Florent de Valthaire, directeur de recherche en épidémiologie à l’Institut national de la santé et de la recherche médicale (Inserm) est l’auteur d’un rapport, publié ce mardi dans Le Parisien, dans lequel il établit un lien entre les essais nucléaires français en Algérie et en Polynésie, et les cancers des militaires exposés. « En rassemblant de nombreux éléments, j’ai pu construire un faisceau de présomptions qui permet de dire que le lien entre les retombées radioactives et les maladies est vraisemblable pour certains des cas expertisés », affirme le directeur de l’Inserm. Il nuance ses propos en affirmant que, « d’un point de vue scientifique, on ne pourra jamais affirmer avec certitude telle ou telle causalité et ce pour une raison simple : ces cancers ou ces leucémies ne sont pas uniquement causés par les radiations ». Sur quinze personnes analysées, tant Algériens que Polynésiens, l’existence d’un lien probable a été accréditée pour six d’entre elles.

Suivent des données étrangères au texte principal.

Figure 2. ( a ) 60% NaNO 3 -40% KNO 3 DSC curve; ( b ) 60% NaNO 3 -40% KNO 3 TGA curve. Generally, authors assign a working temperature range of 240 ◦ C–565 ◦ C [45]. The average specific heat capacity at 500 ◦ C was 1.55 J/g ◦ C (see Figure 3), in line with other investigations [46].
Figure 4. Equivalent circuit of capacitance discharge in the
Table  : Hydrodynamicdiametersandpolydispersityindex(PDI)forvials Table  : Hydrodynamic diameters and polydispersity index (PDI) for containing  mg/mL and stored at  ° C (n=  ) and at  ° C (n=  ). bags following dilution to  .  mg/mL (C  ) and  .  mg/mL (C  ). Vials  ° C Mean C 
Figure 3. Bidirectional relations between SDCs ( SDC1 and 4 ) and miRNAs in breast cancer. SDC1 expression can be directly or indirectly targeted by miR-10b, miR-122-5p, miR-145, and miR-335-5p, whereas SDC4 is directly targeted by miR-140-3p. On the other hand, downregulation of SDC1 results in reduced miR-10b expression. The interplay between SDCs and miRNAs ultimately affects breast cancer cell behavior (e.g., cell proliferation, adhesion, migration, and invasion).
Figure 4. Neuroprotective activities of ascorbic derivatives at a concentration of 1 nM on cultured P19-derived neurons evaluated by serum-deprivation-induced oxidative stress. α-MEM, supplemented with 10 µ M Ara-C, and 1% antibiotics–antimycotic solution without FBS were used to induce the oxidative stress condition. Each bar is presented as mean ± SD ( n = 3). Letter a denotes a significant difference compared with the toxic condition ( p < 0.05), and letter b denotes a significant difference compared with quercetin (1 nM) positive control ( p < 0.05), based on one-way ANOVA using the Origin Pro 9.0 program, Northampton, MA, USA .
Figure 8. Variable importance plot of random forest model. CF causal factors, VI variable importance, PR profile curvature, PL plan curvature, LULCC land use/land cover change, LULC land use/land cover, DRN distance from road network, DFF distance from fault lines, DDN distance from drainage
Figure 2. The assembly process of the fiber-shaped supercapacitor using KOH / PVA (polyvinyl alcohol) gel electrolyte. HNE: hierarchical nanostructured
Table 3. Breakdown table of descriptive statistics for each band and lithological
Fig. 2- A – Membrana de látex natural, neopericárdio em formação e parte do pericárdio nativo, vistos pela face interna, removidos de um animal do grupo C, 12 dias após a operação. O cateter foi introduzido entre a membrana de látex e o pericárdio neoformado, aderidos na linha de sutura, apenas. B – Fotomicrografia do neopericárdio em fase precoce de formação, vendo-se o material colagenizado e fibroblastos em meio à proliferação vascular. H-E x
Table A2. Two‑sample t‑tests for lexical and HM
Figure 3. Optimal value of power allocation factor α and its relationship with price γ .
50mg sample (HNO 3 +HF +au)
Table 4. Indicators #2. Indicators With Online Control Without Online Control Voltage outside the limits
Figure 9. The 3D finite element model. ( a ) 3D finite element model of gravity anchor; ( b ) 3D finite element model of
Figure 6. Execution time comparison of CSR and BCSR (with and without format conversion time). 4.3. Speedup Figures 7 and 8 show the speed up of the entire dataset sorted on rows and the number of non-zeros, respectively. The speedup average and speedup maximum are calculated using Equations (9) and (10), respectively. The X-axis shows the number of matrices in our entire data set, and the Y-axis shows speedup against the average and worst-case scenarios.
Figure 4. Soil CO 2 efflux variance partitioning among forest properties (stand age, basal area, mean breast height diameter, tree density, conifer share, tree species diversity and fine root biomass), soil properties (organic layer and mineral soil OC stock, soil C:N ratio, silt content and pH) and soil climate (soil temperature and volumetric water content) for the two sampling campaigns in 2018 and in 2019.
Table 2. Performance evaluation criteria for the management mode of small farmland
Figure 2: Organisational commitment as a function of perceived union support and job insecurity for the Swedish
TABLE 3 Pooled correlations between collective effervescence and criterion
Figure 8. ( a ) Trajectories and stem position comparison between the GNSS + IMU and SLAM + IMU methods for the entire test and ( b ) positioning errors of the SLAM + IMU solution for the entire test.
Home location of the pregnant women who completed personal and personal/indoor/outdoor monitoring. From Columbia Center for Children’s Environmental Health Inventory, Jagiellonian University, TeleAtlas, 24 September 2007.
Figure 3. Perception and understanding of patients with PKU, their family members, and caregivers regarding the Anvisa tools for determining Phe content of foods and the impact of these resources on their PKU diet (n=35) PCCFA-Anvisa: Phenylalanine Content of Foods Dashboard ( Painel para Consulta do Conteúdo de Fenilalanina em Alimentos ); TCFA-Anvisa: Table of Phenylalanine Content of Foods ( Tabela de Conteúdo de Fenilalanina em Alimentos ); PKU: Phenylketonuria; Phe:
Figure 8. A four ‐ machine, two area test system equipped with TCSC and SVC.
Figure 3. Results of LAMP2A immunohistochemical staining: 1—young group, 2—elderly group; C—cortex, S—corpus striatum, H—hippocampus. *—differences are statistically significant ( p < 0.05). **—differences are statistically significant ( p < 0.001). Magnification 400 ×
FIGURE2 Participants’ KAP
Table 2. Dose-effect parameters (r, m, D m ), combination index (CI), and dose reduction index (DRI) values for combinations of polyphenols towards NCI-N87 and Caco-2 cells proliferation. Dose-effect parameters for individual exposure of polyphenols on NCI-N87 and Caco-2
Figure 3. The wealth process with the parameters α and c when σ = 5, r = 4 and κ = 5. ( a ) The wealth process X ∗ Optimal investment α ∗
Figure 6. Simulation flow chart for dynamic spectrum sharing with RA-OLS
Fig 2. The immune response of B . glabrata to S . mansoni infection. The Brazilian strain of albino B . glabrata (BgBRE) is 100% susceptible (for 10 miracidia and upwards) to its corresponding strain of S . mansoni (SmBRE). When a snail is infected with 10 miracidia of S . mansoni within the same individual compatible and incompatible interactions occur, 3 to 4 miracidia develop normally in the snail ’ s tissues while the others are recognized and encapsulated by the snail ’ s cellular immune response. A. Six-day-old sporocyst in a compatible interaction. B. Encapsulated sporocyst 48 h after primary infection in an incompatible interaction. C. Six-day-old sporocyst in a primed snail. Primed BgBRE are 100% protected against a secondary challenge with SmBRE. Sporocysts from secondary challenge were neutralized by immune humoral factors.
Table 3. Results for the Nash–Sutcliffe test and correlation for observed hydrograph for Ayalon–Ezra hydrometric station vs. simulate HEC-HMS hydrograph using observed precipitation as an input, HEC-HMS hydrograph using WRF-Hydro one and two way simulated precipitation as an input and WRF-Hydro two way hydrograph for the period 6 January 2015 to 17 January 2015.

Le rapport a été établi à la demande de la juge d’instruction Anne-Marie Bellot, suite à une plainte déposée en 2003 par l’Association des victimes des essais nucléaires (Aven). Une information judiciaire avait alors été ouverte, début 2004, pour « homicide involontaire, atteinte à l’intégrité physique et administration de substances nuisibles ». Près de 150 000 civils et militaires ont participé aux 210 essais nucléaires français conduits de 1960 à 1966 dans le Sahara algérien et en Polynésie française.
Processus de reconnaissance ?
Promulguée le 5 janvier 2010, la loi Morin permet d’indemniser les victimes atteintes de maladies radio-induites provoquées par les essais nucléaires. Mais à ce jour, sur 720 dossiers examinés, seules quatre victimes ont été indemnisées. Ce rapport d’expertise est peut-être un nouveau pas dans le processus de reconnaissance de la responsabilité des pouvoirs publics français qui, pendant longtemps, ont refusé d’admettre qu’il puisse y avoir un lien entre certaines maladies et les retombées radioactives. Lors d’une récente rencontre avec les membres de l’association Aven, l’actuel ministre français de la Défense, Jean-Yves Le Drian, s’était engagé à modifier la loi Morin afin que son ministère cesse d’invalider 95% des dossiers, rapporte le JDD.
Les avocats des victimes restent toutefois prudents. Selon eux, « il faudra apporter la preuve d’une causalité directe entre les essais nucléaires et les maladies ». De son côté, Florent de Valthaire déplore ne pas avoir eu accès à toutes les données, secret défense oblige. D’après Le Parisien, la juge d’instruction Marie-Odile Bertella-Geffroy vient de lancer une commission rogatoire pour récupérer un maximum d’archives, dans le but « d’obtenir la déclassification des dossiers secret-défense les plus sensibles qui n’ont pas encore pu être exploités ».